**Assignment:**
Only the lines from the one containing "basket: none [163,308,192,362]" to the end of the data below belong in the answer, each repeated exactly; no pictures.

**Records for this exercise:**
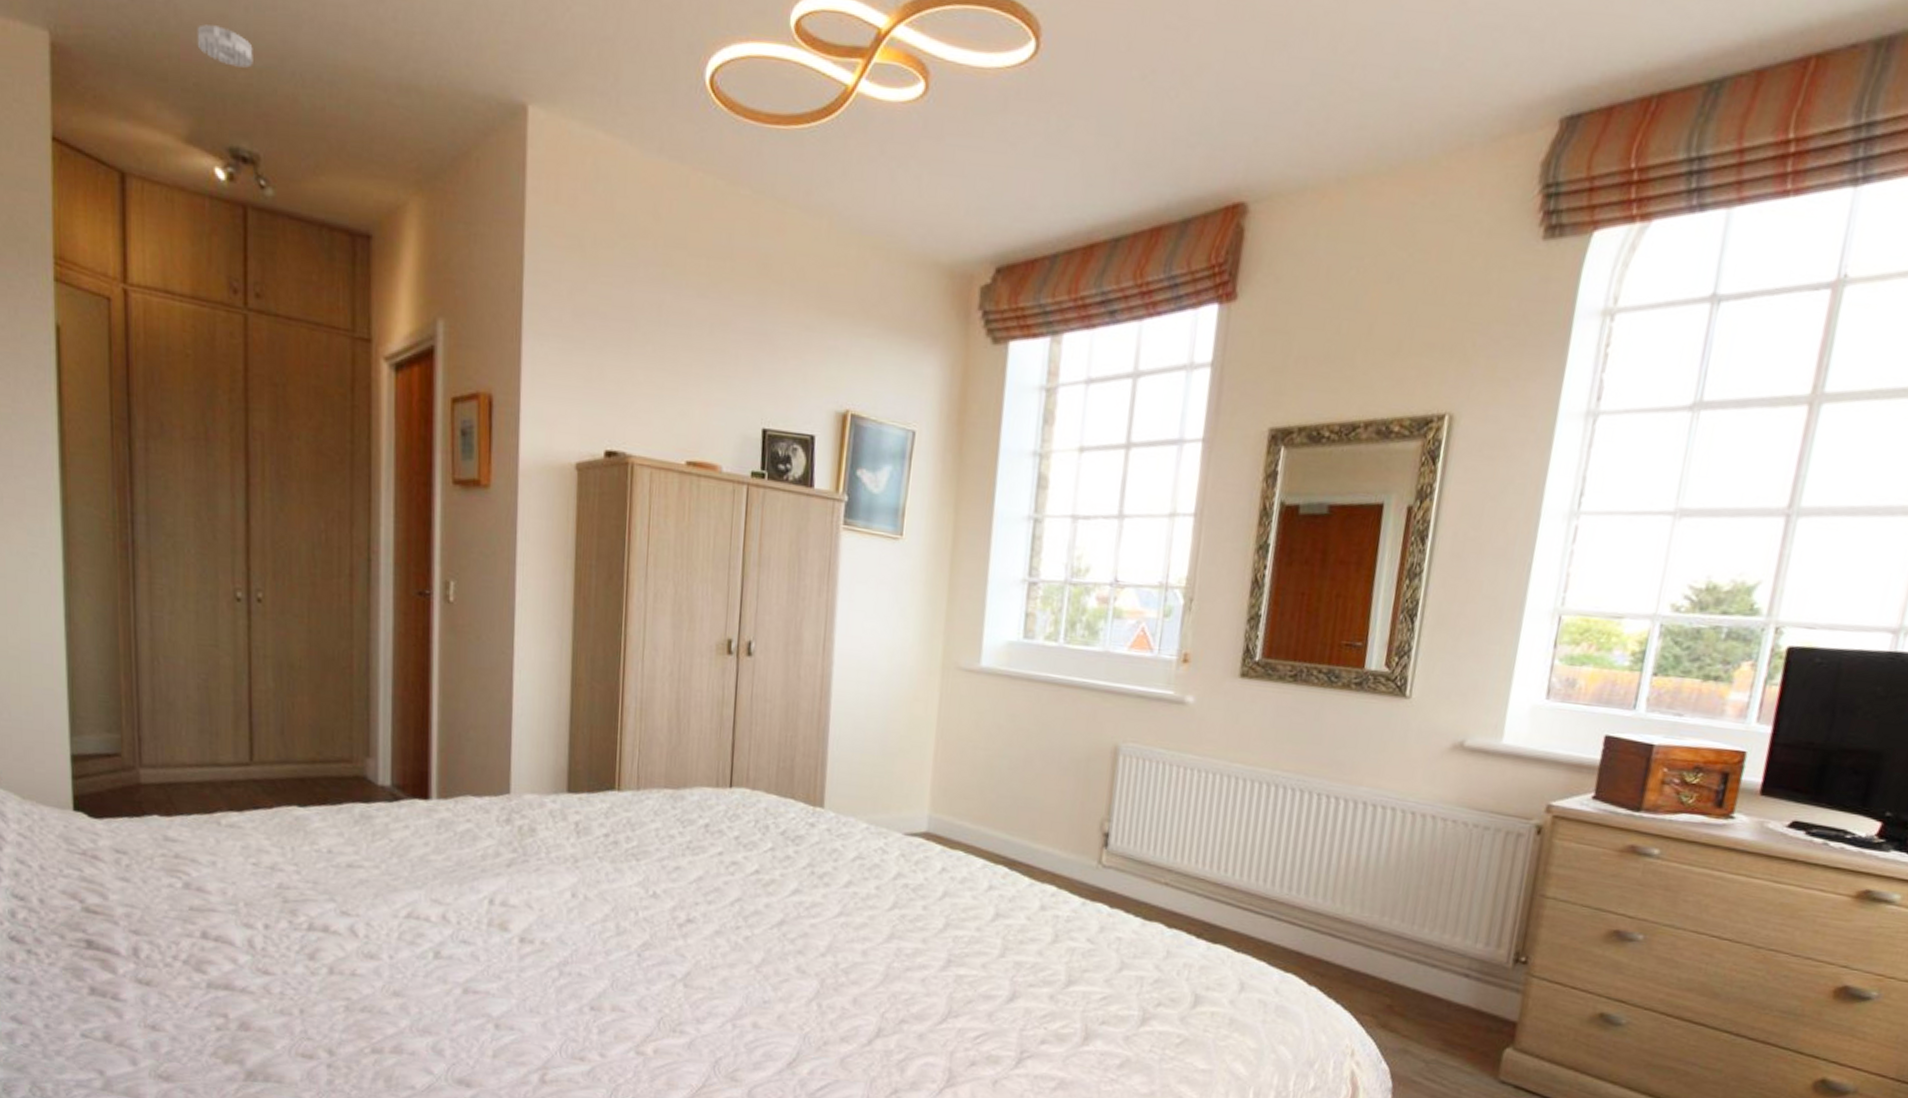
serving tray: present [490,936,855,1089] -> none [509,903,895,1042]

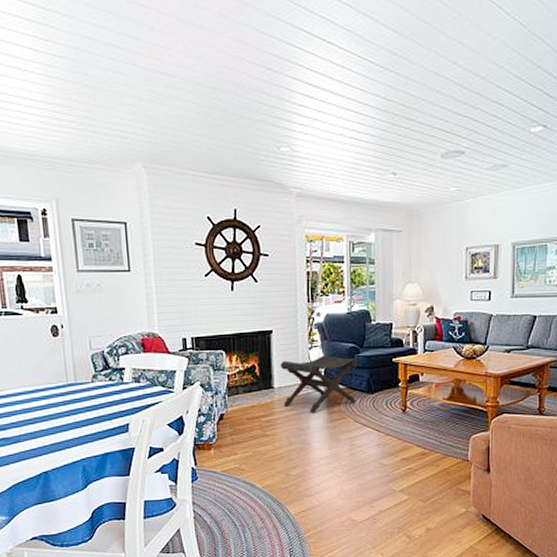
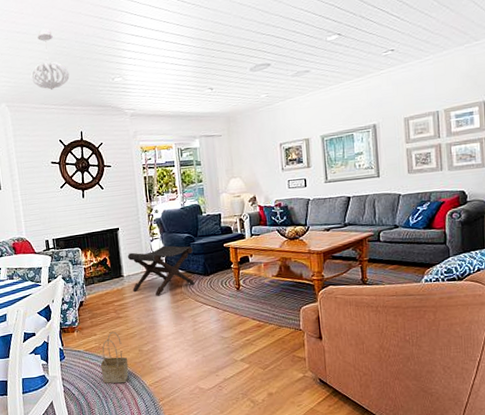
pendant light: none [175,73,225,152] -> present [30,29,70,90]
basket: none [239,451,272,511] -> present [100,331,129,384]

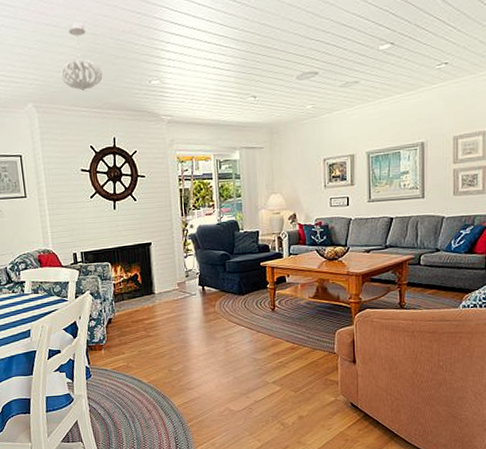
basket: present [100,331,129,384] -> none [128,350,157,404]
footstool: present [127,245,195,296] -> none [159,262,229,315]

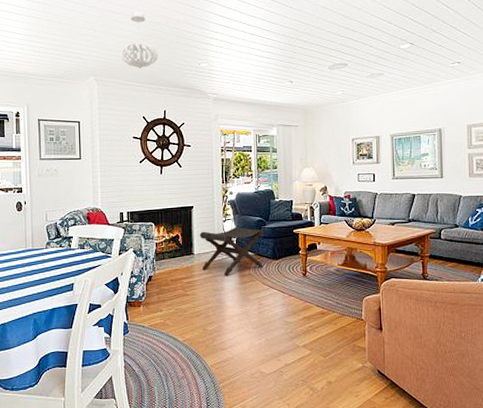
footstool: none [159,262,229,315] -> present [199,227,263,276]

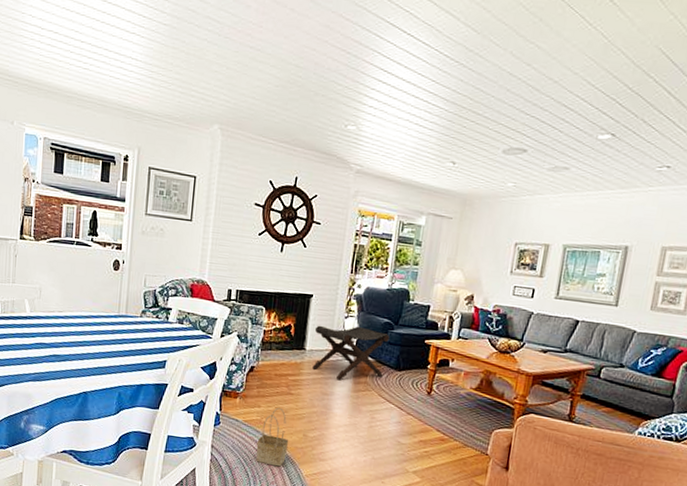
pendant light: present [120,11,158,68] -> none [253,50,299,122]
basket: none [163,308,192,362] -> present [256,407,289,467]

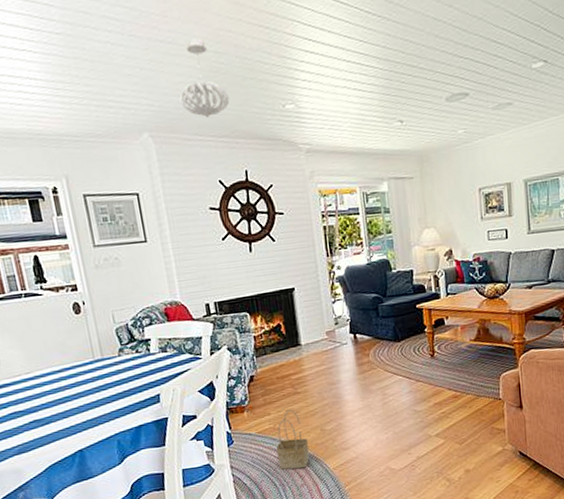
pendant light: none [253,50,299,122] -> present [179,38,230,117]
footstool: present [312,325,390,381] -> none [305,308,384,367]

**Your response:**
basket: none [163,308,192,362] -> present [256,407,289,467]

pendant light: none [253,50,299,122] -> present [179,38,230,117]
footstool: present [312,325,390,381] -> none [305,308,384,367]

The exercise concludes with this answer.